+++ Extracted records +++

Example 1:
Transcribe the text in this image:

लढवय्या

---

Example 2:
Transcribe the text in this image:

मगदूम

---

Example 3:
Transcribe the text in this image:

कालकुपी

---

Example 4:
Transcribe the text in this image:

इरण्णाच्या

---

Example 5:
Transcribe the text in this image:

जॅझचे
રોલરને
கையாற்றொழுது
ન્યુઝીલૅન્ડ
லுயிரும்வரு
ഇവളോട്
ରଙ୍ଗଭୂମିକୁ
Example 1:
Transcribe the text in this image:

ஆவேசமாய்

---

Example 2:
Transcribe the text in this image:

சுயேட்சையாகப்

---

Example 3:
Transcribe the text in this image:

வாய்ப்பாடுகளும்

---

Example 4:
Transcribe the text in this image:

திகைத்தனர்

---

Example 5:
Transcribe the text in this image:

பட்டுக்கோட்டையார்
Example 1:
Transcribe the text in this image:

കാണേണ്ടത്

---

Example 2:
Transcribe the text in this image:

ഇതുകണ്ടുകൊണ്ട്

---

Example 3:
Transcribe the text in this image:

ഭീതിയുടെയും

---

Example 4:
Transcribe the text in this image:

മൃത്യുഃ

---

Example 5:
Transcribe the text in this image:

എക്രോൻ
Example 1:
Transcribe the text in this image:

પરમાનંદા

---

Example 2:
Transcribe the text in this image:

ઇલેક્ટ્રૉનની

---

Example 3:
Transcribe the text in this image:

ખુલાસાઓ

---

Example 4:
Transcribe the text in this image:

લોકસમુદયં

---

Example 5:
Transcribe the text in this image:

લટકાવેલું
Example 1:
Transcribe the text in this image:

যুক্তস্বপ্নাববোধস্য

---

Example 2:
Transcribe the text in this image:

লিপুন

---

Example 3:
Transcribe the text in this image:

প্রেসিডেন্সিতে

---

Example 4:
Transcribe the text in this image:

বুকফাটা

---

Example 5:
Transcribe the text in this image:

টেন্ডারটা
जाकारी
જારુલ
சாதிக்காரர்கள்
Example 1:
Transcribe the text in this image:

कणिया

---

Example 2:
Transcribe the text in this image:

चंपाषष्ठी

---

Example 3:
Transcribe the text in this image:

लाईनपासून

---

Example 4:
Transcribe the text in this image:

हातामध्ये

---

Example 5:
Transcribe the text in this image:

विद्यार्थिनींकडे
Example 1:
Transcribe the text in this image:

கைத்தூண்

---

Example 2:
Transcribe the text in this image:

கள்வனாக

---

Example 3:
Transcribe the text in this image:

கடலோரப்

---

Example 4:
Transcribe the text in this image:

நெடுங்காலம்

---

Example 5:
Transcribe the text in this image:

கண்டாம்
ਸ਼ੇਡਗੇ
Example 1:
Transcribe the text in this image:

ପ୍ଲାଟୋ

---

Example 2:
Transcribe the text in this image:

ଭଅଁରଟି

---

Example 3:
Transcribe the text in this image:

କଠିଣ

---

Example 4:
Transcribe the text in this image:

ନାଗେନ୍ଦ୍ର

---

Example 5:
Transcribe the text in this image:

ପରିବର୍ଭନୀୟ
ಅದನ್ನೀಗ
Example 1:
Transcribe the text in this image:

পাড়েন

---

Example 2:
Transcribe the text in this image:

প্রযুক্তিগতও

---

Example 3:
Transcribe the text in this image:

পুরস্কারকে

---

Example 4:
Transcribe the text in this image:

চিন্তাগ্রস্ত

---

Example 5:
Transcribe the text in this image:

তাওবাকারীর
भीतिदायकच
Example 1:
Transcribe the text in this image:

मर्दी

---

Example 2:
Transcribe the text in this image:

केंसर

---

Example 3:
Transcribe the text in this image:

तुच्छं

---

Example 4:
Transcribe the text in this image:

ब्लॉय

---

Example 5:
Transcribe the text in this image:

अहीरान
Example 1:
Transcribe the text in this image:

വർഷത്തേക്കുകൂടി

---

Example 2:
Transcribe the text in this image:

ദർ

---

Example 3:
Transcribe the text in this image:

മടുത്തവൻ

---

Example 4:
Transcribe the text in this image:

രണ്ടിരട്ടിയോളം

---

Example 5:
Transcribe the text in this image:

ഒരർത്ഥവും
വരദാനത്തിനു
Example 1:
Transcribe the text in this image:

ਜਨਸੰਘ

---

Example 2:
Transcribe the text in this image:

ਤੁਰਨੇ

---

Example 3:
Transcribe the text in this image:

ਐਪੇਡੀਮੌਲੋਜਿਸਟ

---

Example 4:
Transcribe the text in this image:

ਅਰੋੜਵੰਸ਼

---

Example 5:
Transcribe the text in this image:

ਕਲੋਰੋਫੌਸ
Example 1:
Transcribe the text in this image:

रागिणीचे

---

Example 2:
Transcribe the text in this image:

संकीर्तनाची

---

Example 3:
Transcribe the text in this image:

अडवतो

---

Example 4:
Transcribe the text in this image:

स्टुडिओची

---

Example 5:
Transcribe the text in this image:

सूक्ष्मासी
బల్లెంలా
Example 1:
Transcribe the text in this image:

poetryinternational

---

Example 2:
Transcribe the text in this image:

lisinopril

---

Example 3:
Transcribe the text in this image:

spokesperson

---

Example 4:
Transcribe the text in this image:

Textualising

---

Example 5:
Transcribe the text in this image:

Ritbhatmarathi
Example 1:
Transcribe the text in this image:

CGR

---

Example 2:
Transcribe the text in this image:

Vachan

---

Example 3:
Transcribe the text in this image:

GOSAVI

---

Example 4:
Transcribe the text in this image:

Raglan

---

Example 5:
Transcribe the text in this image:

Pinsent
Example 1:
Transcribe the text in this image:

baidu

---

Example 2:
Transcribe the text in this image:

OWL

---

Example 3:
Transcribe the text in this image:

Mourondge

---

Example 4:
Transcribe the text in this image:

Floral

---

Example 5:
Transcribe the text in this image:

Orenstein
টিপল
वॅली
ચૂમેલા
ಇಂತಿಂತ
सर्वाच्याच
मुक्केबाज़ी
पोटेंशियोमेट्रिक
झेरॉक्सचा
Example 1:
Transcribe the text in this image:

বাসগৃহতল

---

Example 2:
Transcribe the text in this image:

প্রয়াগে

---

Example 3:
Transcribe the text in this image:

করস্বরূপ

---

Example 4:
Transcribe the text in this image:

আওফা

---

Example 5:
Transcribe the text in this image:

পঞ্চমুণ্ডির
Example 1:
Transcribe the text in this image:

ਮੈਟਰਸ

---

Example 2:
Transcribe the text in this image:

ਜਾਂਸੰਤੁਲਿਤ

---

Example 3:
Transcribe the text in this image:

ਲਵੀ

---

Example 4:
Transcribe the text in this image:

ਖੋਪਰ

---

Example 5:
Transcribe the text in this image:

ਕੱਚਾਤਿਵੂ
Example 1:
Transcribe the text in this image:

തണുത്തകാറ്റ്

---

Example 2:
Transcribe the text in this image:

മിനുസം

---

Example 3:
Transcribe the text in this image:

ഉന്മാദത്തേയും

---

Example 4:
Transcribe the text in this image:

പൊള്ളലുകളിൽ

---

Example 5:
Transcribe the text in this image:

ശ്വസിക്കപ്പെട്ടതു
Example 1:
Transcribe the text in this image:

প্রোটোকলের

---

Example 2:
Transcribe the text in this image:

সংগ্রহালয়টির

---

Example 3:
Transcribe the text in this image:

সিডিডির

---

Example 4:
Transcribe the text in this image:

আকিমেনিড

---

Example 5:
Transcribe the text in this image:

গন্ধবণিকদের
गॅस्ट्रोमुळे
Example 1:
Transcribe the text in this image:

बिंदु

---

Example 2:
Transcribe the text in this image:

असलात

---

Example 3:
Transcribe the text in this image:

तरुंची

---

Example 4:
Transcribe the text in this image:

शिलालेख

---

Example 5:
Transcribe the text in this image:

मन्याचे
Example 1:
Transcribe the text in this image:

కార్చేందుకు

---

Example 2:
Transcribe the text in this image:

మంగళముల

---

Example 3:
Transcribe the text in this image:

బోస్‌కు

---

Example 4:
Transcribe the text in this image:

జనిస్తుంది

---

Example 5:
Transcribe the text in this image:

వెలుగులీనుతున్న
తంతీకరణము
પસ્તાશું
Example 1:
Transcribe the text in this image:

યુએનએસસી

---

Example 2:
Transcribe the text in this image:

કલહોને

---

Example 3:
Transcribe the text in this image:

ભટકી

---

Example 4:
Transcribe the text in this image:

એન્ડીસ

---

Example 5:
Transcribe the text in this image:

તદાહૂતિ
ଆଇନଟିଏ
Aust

+++

**Aim:** Could you give the stretch from the start of the material through the line containing "ഇതുകണ്ടുകൊണ്ട്" (both ends included) again, with "Transcribe" swapped for "Write out" and nothing else changed? Return only that stretch.

**Finished answer:**
Example 1:
Write out the text in this image:

लढवय्या

---

Example 2:
Write out the text in this image:

मगदूम

---

Example 3:
Write out the text in this image:

कालकुपी

---

Example 4:
Write out the text in this image:

इरण्णाच्या

---

Example 5:
Write out the text in this image:

जॅझचे
રોલરને
கையாற்றொழுது
ન્યુઝીલૅન્ડ
லுயிரும்வரு
ഇവളോട്
ରଙ୍ଗଭୂମିକୁ
Example 1:
Write out the text in this image:

ஆவேசமாய்

---

Example 2:
Write out the text in this image:

சுயேட்சையாகப்

---

Example 3:
Write out the text in this image:

வாய்ப்பாடுகளும்

---

Example 4:
Write out the text in this image:

திகைத்தனர்

---

Example 5:
Write out the text in this image:

பட்டுக்கோட்டையார்
Example 1:
Write out the text in this image:

കാണേണ്ടത്

---

Example 2:
Write out the text in this image:

ഇതുകണ്ടുകൊണ്ട്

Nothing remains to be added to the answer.